In einer Welt der Vernunft ist es undenkbar, daß Spanien die Stirn besitzen könnte, einer geordneten, demokratischen Gemeinschaft Loyalität gegenüber einer Regierung abzuverlangen, die durch Verhängung des Ausnahmezustands über das ganze Land Unruhen, wenn nicht gar Revolution der einen oder anderen Art vorzubeugen sucht. Es ist wohl kaum eine sichere Heimat für eine Gemeinschaft, die eine demokratische Lebensweise ohne jegliche Vorschriften seitens des Staats gewohnt ist, unter dessen Oberhoheit sie steht.

Aus Gründen, die wohl nur die spanische Regierung selber kennt, hat sie einen Kollisionskurs gegenüber Großbritannien eingeschlagen, aus dem sie nun kaum noch heraus kann. Unter Ausschalten der Vernunft wendet sie jetzt ihren ganzen politischen Scharfsinn auf, um Großbritannien in ein Netz von Argumenten zu verstricken, die einfach zu keiner positiven Lösung führen können. Das logische Ergebnis eines solchen Kurses wäre zwangsläufig die Anwendung von Gewalt, falls alles andere versagt. Ob Spanien so weit gehen würde, ist zweifelhaft. Absolut sicher hingegen ist, daß Spanien unter Anwendung jeder nur denkbaren Taktik seine eigene Bedeutung in den Augen der Welt so zu steigern suchen wird, daß man ihm schließlich keinerlei Widerstand mehr entgegensetzen kann.

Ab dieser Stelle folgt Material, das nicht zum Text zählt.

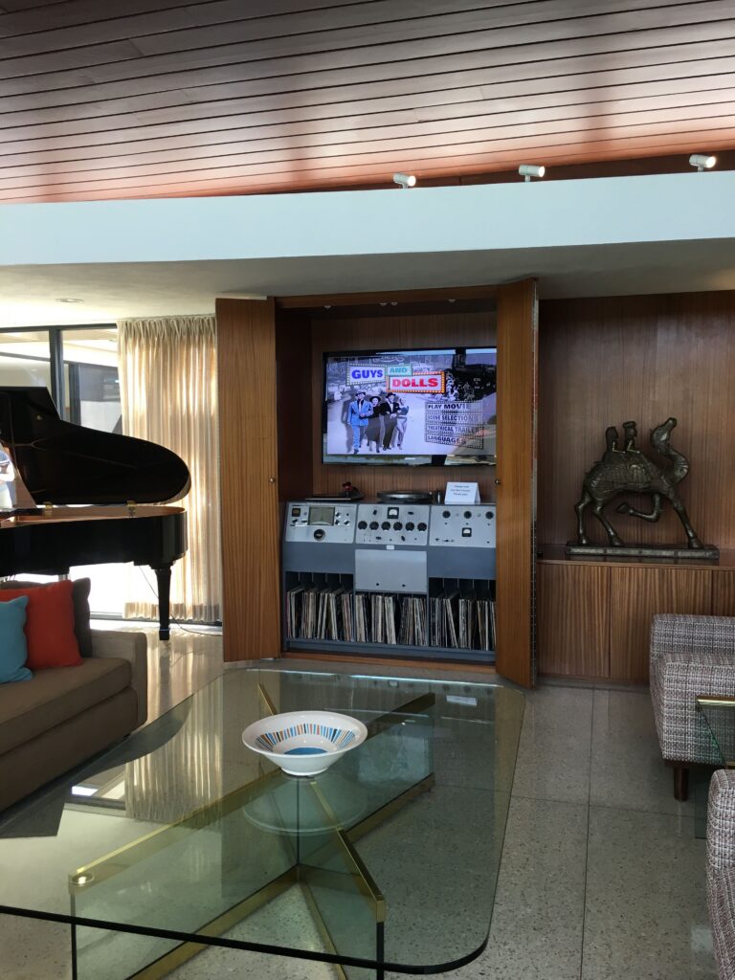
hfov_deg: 48.2
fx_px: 821
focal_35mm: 29
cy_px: 490
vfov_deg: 61.7
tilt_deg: -3.7
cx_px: 368
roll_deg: +1.0
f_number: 2.2
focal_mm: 4.15
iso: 25
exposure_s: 1/40
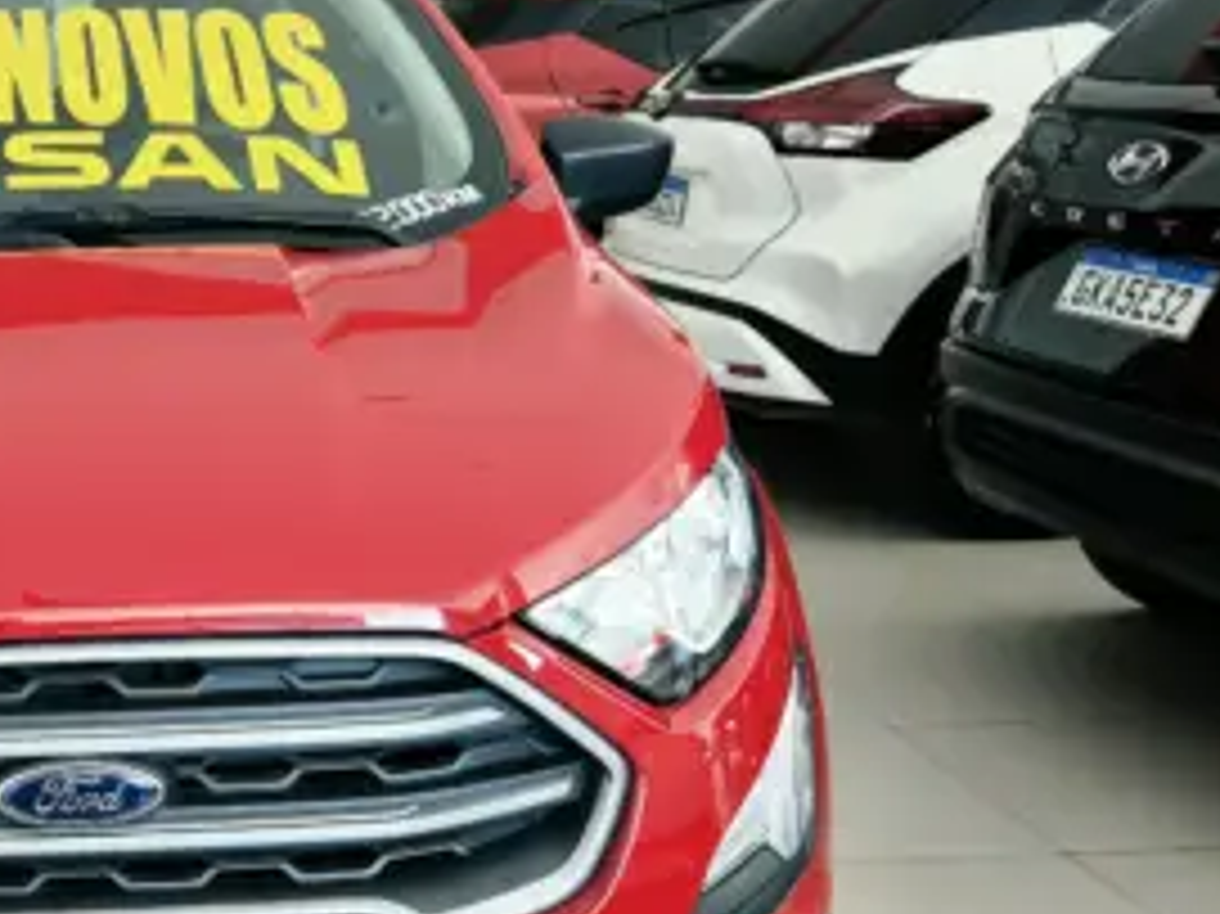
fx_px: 1797
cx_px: -14
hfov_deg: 34.0
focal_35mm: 51
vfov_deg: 28.4
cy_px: 594
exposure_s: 1/180
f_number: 1.8
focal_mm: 5.4
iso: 160
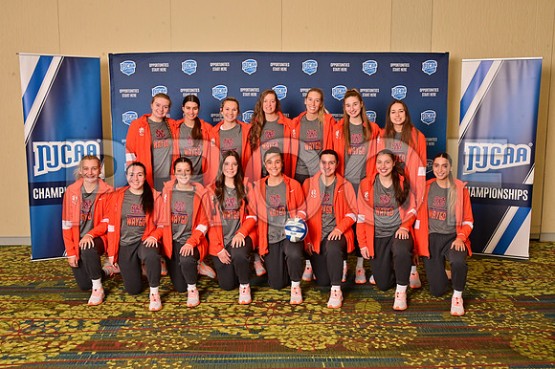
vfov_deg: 37.8
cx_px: 278
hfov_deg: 54.5
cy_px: 184
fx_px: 539
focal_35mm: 35
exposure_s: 1/125
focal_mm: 35
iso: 800
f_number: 13
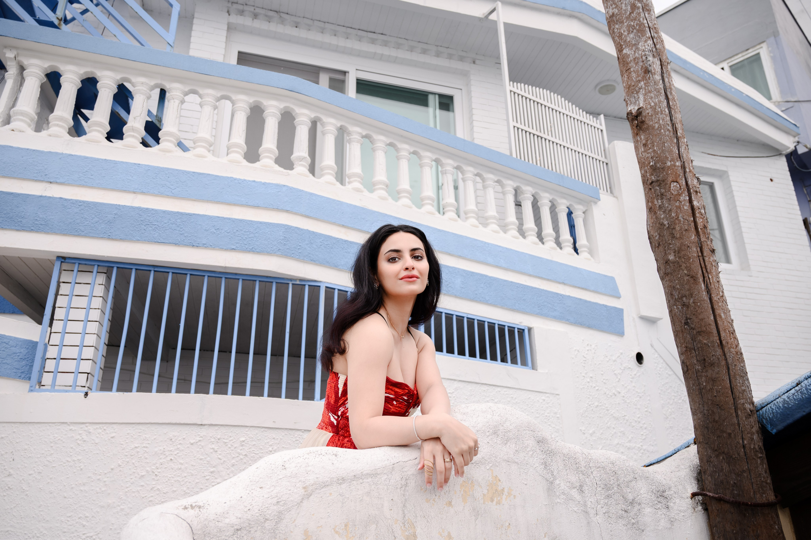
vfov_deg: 43.5
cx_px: 406
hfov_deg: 62.0
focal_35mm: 30
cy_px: 270
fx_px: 675
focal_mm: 30
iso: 100
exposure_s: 1/400
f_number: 5
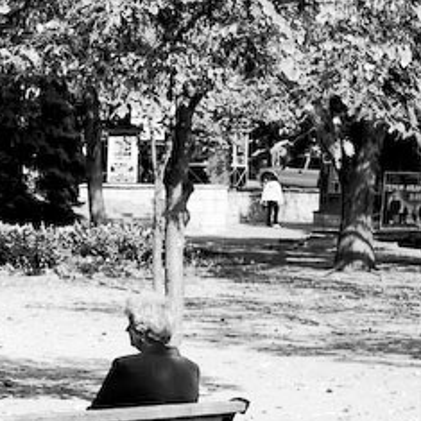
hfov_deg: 12.9
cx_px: -16
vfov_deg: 13.0
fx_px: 1834
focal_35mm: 133
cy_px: 338
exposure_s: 1/250
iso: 100
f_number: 5.6
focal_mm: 35
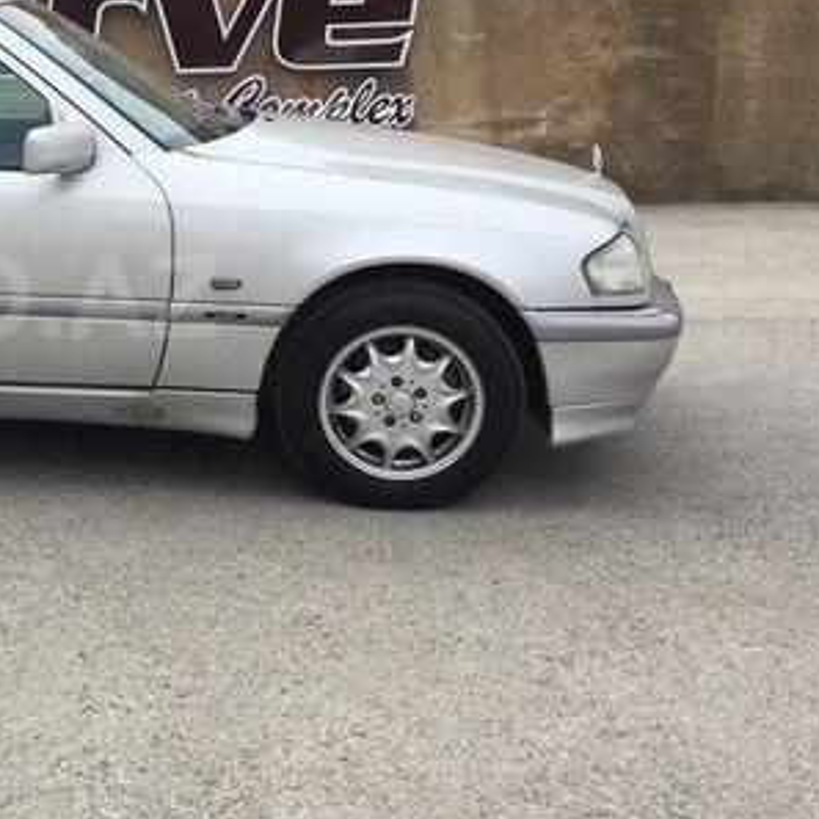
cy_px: 296
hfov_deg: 27.6
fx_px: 1526
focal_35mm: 57
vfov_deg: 29.9
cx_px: -66
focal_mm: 4.15
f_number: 2.2
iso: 32
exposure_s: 1/618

Die Mittel, deren es sich bei seinen Versuchen-bedient, Gibraltar wirtschaftlich zu ruinieren, sind noch lange nicht erschöpft.

Spaniens Gibraltarkomplex, der in manchen Aspekten fast pathologisch ist, wird verdeutlicht durch die Art und Weise, wie es mit West und Ost gleichzeitig flirtet. Es kam bereits zu einigem harten Feilschen bei den Verhandlungen über eine Erneuerung des Abkommens, dem zufolge die Vereinigten Staaten Stützpunkte auf spanischem Boden unterhalten. Wahrscheinlich wird das Abkommen erneuert, jedoch nicht zu den Bedingungen, die Spanien forderte. Die Tatsache, daß diese Basen keinem anderen Zweck dienen als zur Unterstützung der amerikanischen Strategie im Mittelmeerraum als Teil von Amerikas Beitrag zur Verteidigung der westlichen Welt, hat Spanien nicht davon abgehalten, sowjetischen Schiffen die Benutzung südspanischer Häfen zum Bunkern und zur Versorgung mit Nahrungsmitteln anzubieten. Sucht Spanien möglicherweise auf diesem Weg sowjetische Handelsschiffe von Gibraltar wegzulocken, wo sie seit vielen Jahren sowohl Gastlichkeit genießen wie auch zum Handel des Felsens beitragen?

Die neue Verfassung für Gibraltar nähert sich jetzt ihrer Vollendung und wird in den nächsten Monaten verkündet werden. In einer Präambel, die mit der jetzigen Regierung von Gibraltar und mit alle Schichten der Bevölkerung vertretenden Delegationen vereinbart wurde, wird ausdrücklich erklärt werden, daß Gibraltar Teil der britischen Dominien ist und so lange bleiben wird, bis ein Parlamentsgesetz etwas anderes bestimmt. Darüber hinaus wird darin niedergelegt werden, daß die britische Regierung die Bewohner Gibraltars niemals gegen ihre frei und demokratisch zum Ausdruck gebrachten Wünsche einem anderen Staat überantworten wird. Das ist Großbritanniens letztes Wort, und dahinter stehen sowohl Regierung wie Opposition. Jetzt ist es Sache der Welt, und dazu kann man ja wohl auch die Vollversammlung der Vereinten Nationen rechnen —, zu beurteilen, was an erster Stelle kommt: Humanität oder Herrschaftsanspruch.